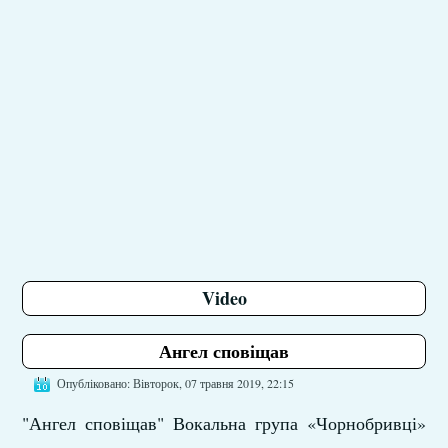
Video
Ангел сповіщав
Опубліковано: Вівторок, 07 травня 2019, 22:15
"Ангел сповіщав" Вокальна група «Чорнобривці»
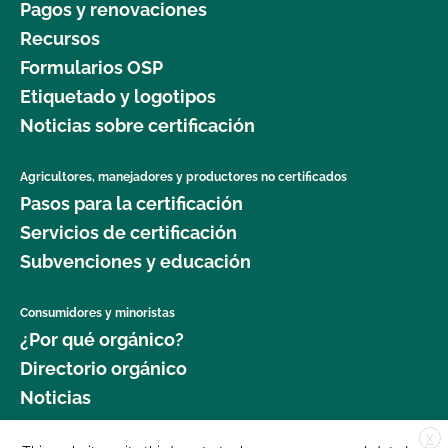
Pagos y renovaciones
Recursos
Formularios OSP
Etiquetado y logotipos
Noticias sobre certificación
Agricultores, manejadores y productores no certificados
Pasos para la certificación
Servicios de certificación
Subvenciones y educación
Consumidores y minoristas
¿Por qué orgánico?
Directorio orgánico
Noticias
X
Donar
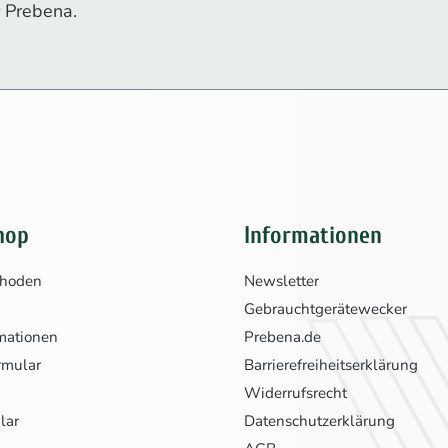
 Prebena.
hop
Informationen
thoden
Newsletter
Gebrauchtgerätewecker
mationen
Prebena.de
rmular
Barrierefreiheitserklärung
Widerrufsrecht
lar
Datenschutzerklärung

================================

Your task | Rewrite the text from all the rows above with "Noticias" changed to "Novedades" and nothing else altered, and leave the pictures out.

Answer section |
Video
Ангел сповіщав
Опубліковано: Вівторок, 07 травня 2019, 22:15
"Ангел сповіщав" Вокальна група «Чорнобривці»
Pagos y renovaciones
Recursos
Formularios OSP
Etiquetado y logotipos
Novedades sobre certificación
Agricultores, manejadores y productores no certificados
Pasos para la certificación
Servicios de certificación
Subvenciones y educación
Consumidores y minoristas
¿Por qué orgánico?
Directorio orgánico
Novedades
X
Donar
 Prebena.
hop
Informationen
thoden
Newsletter
Gebrauchtgerätewecker
mationen
Prebena.de
rmular
Barrierefreiheitserklärung
Widerrufsrecht
lar
Datenschutzerklärung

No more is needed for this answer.